Perjalanan Hijrah & Ujian Nabi Ibrahim عليه السلام
Awal Perjalanan Iman
Nabi Ibrahim ‘alaihissalām dikenal sebagai Khalīlullāh — kekasih Allah. Beliau hidup di tengah masyarakat Babil yang tenggelam dalam penyembahan berhala. Dengan lembut beliau menyeru kaumnya agar menyembah Allah Yang Maha Esa. Namun, seruan itu justru ditolak, bahkan beliau diancam dan dilemparkan ke dalam api.
Namun Allah berfirman:
“Wahai api, jadilah dingin dan keselamatan bagi Ibrahim.”
(QS. Al-Anbiyā’: 69)
Api besar itu pun padam tanpa menyentuh dirinya. Dari peristiwa itu, Ibrahim semakin yakin bahwa hanya Allah-lah pelindung sejati. Ia pun berkata dengan penuh ketundukan:
“Sesungguhnya aku akan berhijrah kepada Tuhanku. Sungguh, Dialah Yang Mahaperkasa lagi Mahabijaksana.”
(QS. Al-‘Ankabūt: 26)
Hijrah dari Babil: Langkah Menuju Tanah Berkah
Dengan tekad bulat, Nabi Ibrahim meninggalkan negeri kelahirannya, Babil, menuju arah barat. Ia ditemani oleh istrinya yang salehah, Sarah, dan keponakannya yang beriman, Lūṭ bin Hārān.
Mereka meninggalkan rumah, harta, dan keluarga demi menjaga kemurnian tauhid. Saat itu, Sarah belum memiliki anak, namun ia tidak mengeluh sedikit pun. Dalam kesunyian perjalanan, hanya keimanan dan doa yang menjadi kekuatan mereka.
Allah pun mengabadikan kisah hijrah mereka dalam firman-Nya:
“Dan Kami selamatkan dia (Ibrahim) dan Lūṭ ke sebuah negeri yang telah Kami berkahi untuk seluruh alam.”
(QS. Al-Anbiyā’: 71)
Negeri yang dimaksud adalah tanah Syam, yang kelak dikenal sebagai negeri para nabi — meliputi wilayah Palestina, Syam, dan sekitarnya.
Menetap di Tanah Syam
Di negeri Syam, Ibrahim dan Sarah hidup dengan damai. Allah menurunkan wahyu kepadanya, memberi kabar gembira bahwa:
“Tanah ini akan menjadi milik keturunanmu setelahmu.”

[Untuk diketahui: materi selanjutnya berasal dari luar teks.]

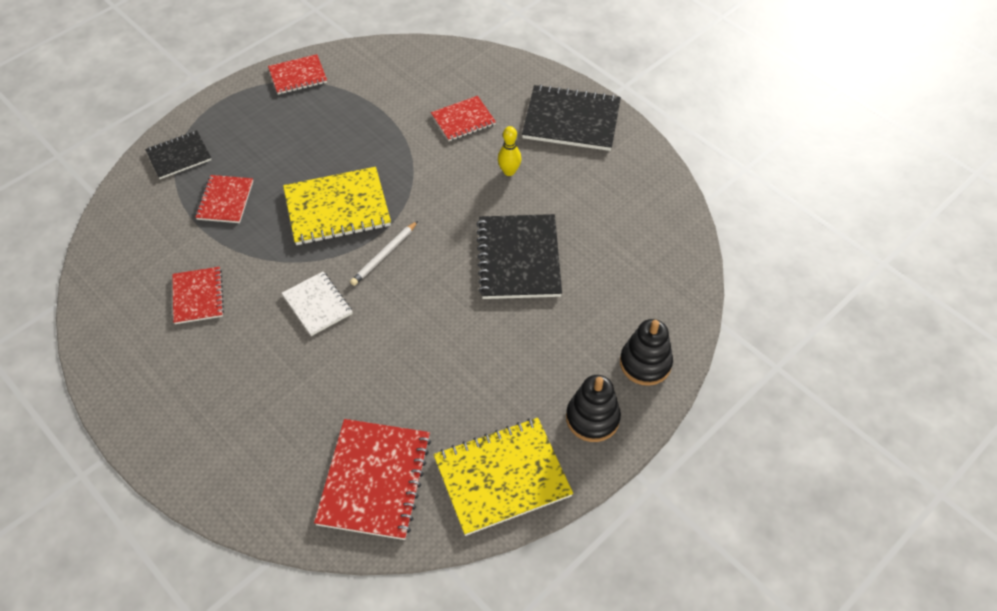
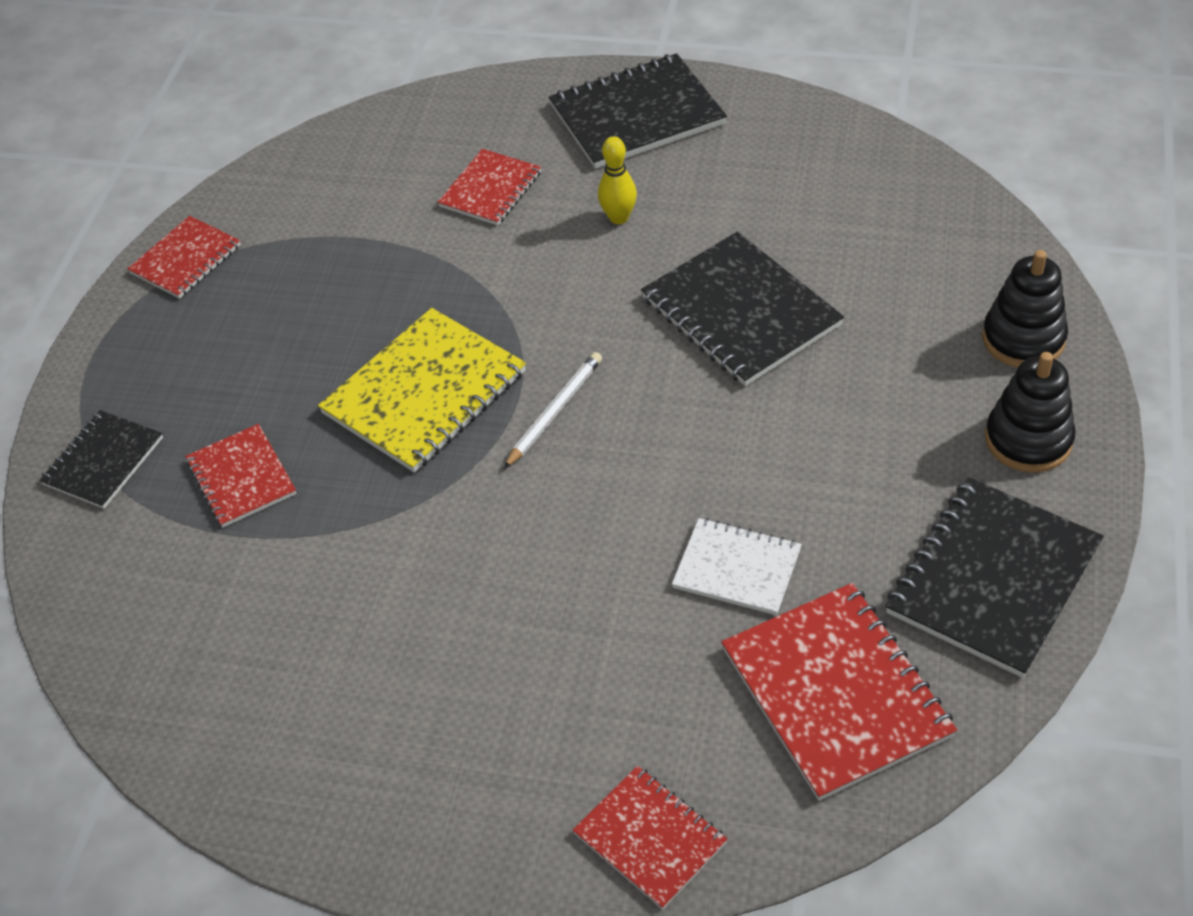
camera: 30 degrees left, 5 degrees down
(198, 296) = (332, 626): red notebook -> red notebook (650, 838)
(317, 305) = (525, 529): white notebook -> white notebook (737, 569)
(384, 255) = (554, 412): white pencil -> white pencil turned 150 degrees counterclockwise
(502, 477) = (993, 579): yellow notebook -> black notebook

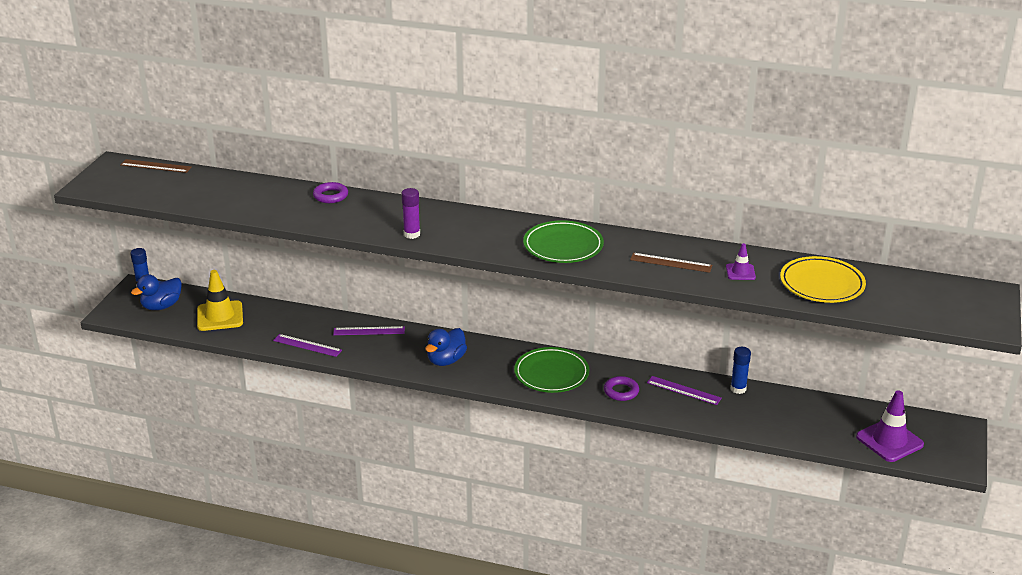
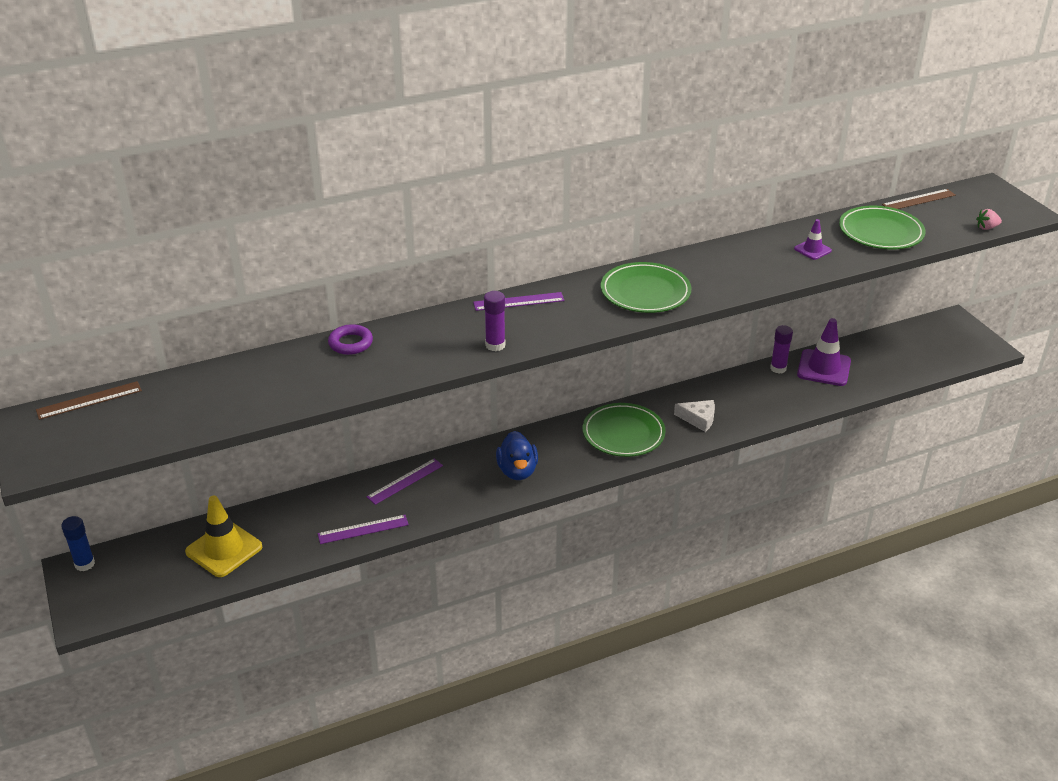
camera: 40 degrees left, 5 degrees up
(161, 306) = (138, 574): blue duck -> none
(621, 391) = (698, 419): purple ring -> white cheese
(671, 263) = (751, 266): brown ruler -> brown ruler (919, 200)
(684, 390) = (742, 391): purple ruler -> purple ruler (518, 301)
(738, 389) = (778, 368): blue glue stick -> purple glue stick
(822, 284) = (880, 232): yellow plate -> green plate
(889, 441) = (928, 355): purple traffic cone -> purple traffic cone (824, 368)
(927, 319) = (986, 228): none -> pink strawberry

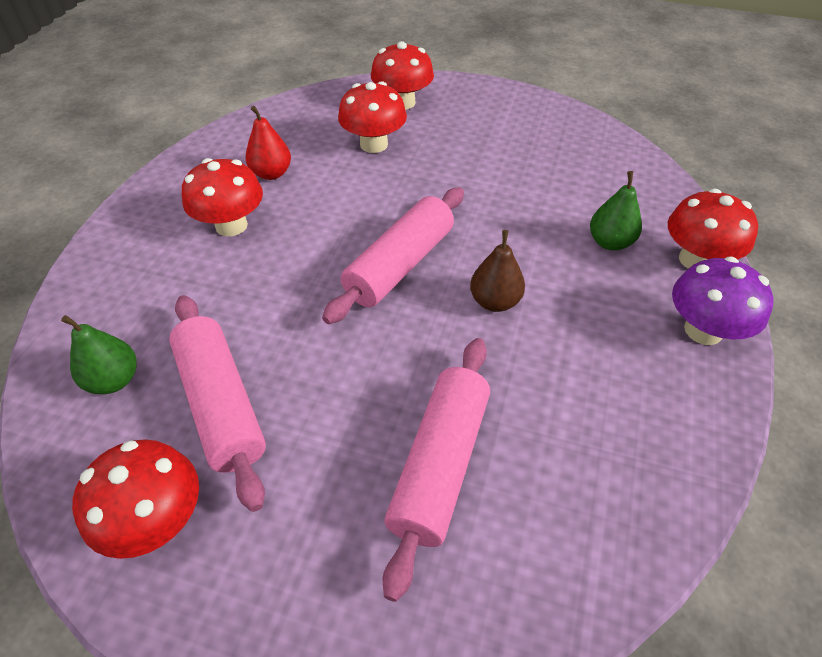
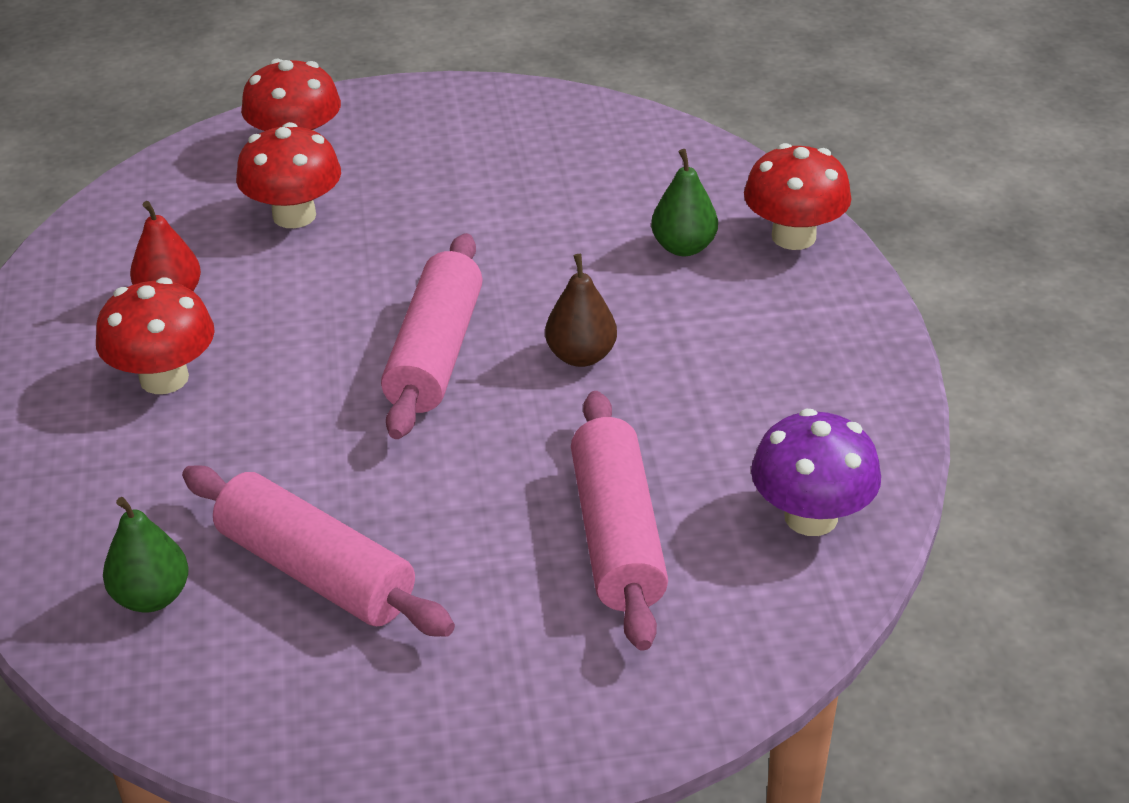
camera: 25 degrees left, 10 degrees down
(157, 520) = (328, 700): red mushroom -> none
(703, 330) = (835, 310): purple mushroom -> purple mushroom (811, 517)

Sebagai tanda syukur, Ibrahim membangun sebuah mazbah — tempat untuk menyembelih kurban sebagai ibadah kepada Allah. Di sana pula beliau sering mendirikan kemah di timur Baitul Maqdis, kota suci yang kelak menjadi saksi sejarah banyak nabi.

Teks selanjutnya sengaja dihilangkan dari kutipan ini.